I
Se é difícil admitir-se que
se possa ensinar Literatura, como observou Fidelino Figueiredo (1889-1967), o
ensino da atividade crítica pode ser algo ainda mais questionável. Mesmo assim,
ensina-se. E quem quiser pode aprender muito. É o que propõe A Criação Literária – Poesia e Prosa
(São Paulo, Cultrix, 2012), de Massaud Moisés, obra anteriormente publicada em
três volumes, um dedicado à poesia e dois à prosa, que acaba de ganhar uma edição
revista, atualizada e unificada.
Concebida originalmente
sob o título de Introdução à Problemática
da Literatura, a obra, cuja primeira edição é de 1967, mereceu sucessivas
impressões e constitui o melhor manual de teoria literária produzido no Brasil.

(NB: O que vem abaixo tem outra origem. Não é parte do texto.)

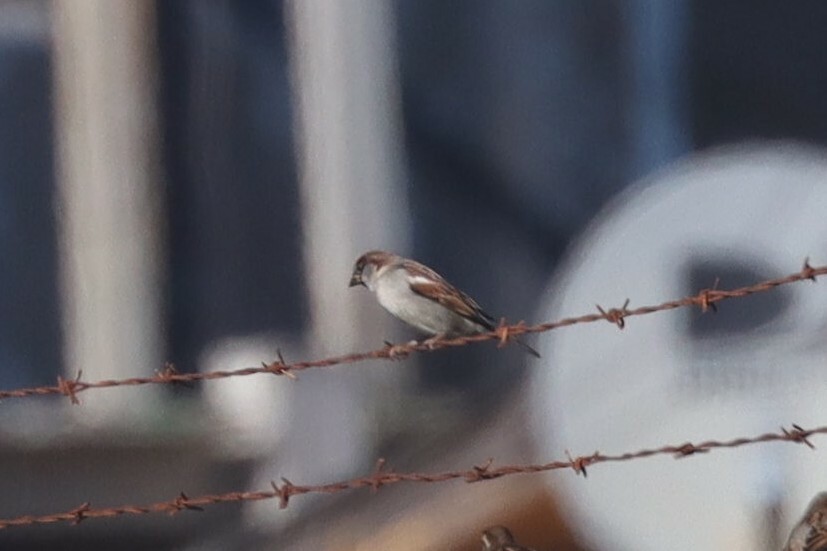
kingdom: Animalia
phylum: Chordata
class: Aves
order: Passeriformes
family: Passeridae
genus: Passer
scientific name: Passer domesticus
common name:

Não é de admirar que ainda seja largamente utilizado nos cursos de Letras.
É claro que a imensa
maioria que recorre a este livro – que é, acima de tudo, didático – é formada
por aqueles que almejam uma carreira no magistério na área de Letras. Mas este
livro é fundamental mesmo para quem quer seguir uma atividade cada vez menos
prestigiada nestes dias, a de crítico literário.
Até porque esta não é
uma carreira profissional e ninguém sobrevive como crítico ou resenhista de
livros nem sobreviveu em outros tempos. Agrippino Grieco (1888-1973), grande
crítico literário e ensaísta, que viveu seus últimos dias no subúrbio carioca
da magra aposentadoria de ferroviário, sempre lamentou o tempo que perdera analisando
obras de autores que considerava inferiores a ele em talento. Mas, se não constitui
uma carreira profissional, a atividade ao menos serve não só para bem ocupar as
horas de ócio como acumular erudição e, melhor ainda, estimular e exercitar os
neurônios, o que, na idade madura, pode ajudar a retardar as manifestações do
mal de Alzheimer. Já não é pouco.
Para piorar, nestes
dias que correm, as revistas e suplementos literários, praticamente,
desapareceram. E os que sobreviveram, diante de tantas dificuldades econômicas,
não costumam remunerar seus colaboradores. O último, justiça se faça, que ainda
pagava por colaboração era o suplemento Caderno
de Sábado, que desapareceu no começo do século XXI, numa daquelas crises periódicas
pelas quais passou o Jornal da Tarde,
de São Paulo, até o seu fechamento às vésperas do Dia de Finados de 2012.
II
Seja como for, se ainda
hoje há jovens que, contrariando a vontade paterna, queiram iniciar-se nesta
atividade e tenham disposição e espaço para ler e guardar a infinidade de
livros que editoras e autores vão lhe enviar pelo correio, para estes não há
outro caminho que não seja começar por A
Criação Literária. Afinal, por aqui, vão aprender que o verso é só uma
maneira de marcar melhor a narrativa, ou seja, “é mero instrumento da
narrativa, que assume valor absoluto”.
Portanto, verso não
significa poesia, como sabe quem lê literatura de cordel ou os contos em versos
de Geoffrey Chaucer (c.1343-1400) ou de La Fontaine (1621-1695). Na verdade,
diz Moisés, a “poesia é a expressão do ‘eu’ por palavras polivalentes, ou metáforas”.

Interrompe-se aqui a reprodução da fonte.